You invited Avi to a bar? Jester arches an eyebrow over the rim of his visor. Isn’t she a bit young?

Vera shrugs. “It’s not like she’s going to be drinking.”

They’ll stop her at the door.

Vera snorts. “They’ll try.”

Youvu Hum and Youvu Hum are the first to arrive.

Confusingly, they’re not twins or clones (cloning is strictly forbidden in Romothrida Galaxy), but they look identical, each with blade-straight black hair, oval faces, and flawless skin.

No one really knows how it happened, but the prevailing theory seems to be there was some kind of convergence between two parallel universes that brought the Youvu Hums together.

Technically, this means they’re the same person, but that’s even harder to wrap my head around, so I try not to think too hard about it.

“Hello,” they say in unison.

“Hello,” is my reply.

Dilpert “Overlord” Toph arrives next, a huge muscle of a person with a booming voice and a beard that looks coarse enough to sand wood.

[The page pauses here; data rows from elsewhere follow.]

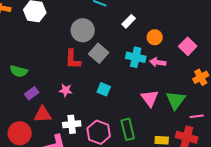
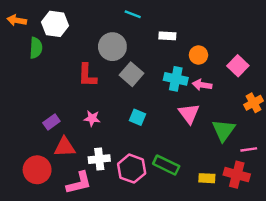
white rectangle: (129, 21) -> (167, 36), turned 48
red L-shape: (73, 59) -> (87, 75), moved
green semicircle: (19, 71) -> (36, 48), moved, turned -102
pink triangle: (150, 98) -> (189, 114), moved
green rectangle: (128, 129) -> (166, 165), turned -50

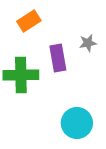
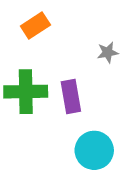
purple rectangle: (58, 58) -> (71, 97), moved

At thirty, he’s the second oldest member of the Sixth behind Illiviamona.

(I haven’t met her yet, but she’s either one hundred and five or five hundred and one—her species uses a complicated number system for recording age that leaves this up to interpretation.) Toph doesn’t fit into the booth, which is apparently not uncommon, and everyone seems perfectly at ease with him standing at its end.

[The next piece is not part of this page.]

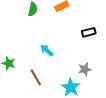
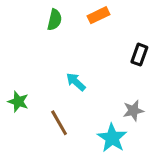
black rectangle: (89, 32) -> (139, 55), turned -56

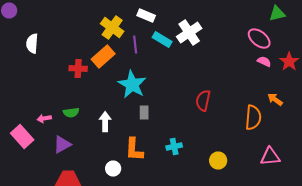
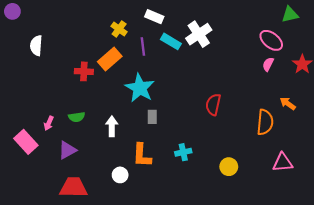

Avi Heplex is the last to appear, a snub-nosed button of a human who (as I’d learned from my stalker research) is eleven years old.

“The bouncer wouldn’t let me in,” Avi complains as she slides into the booth.

“Well,” Youvu Hum says consolingly, “they have an age limit.”

“There’s an age limit for drinking. No such limit exists for sitting beside people who are drinking.”

“So how’d you get in?” I ask.

Don’t encourage her, Jester warns.

“I blackmailed him,” Avi replies.

I squint an eye at her. “You have dirt on the bouncer?”

“I have dirt on everyone.”

Avi is the youngest member to ever enter the Legion, Jester interrupts in an apparent effort to redirect the conversation. She’s our pyrotechnician.

Avi tips her head back and forth. “That’s code for spymaster.”

“No,” Vera sighs, “it’s not.”

“I’m confused,” I admit.

“She’s our pyro,” says Youvu Hum.

“Starfield Fleets don’t have spymasters,” the other Youvu Hum emphasizes.

“Officially speaking,” Avi adds with widened eyes.

Vera buries her face in her hands.

“You know,” I tell Avi, “pyrotechnics isn’t that far-off from gunning. You and I probably have a lot in common.”

“You mean, we like destroying things?”

“Avi.” Vera.

“Ah, no.” I flounder. “That’s not what I meant.”

“Why not?” Avi no longer looks like a button.

More like a ticking time bomb. “You wouldn’t make a very good gunner if you didn’t like shooting.

Just like I wouldn’t be a very good pyrotechnician if I didn’t like explosions.

” There’s only the slightest pause before she rushes on, “Or a very good spymaster if I didn’t—”

“You’re not our spymaster,” interject the Youvu Hums.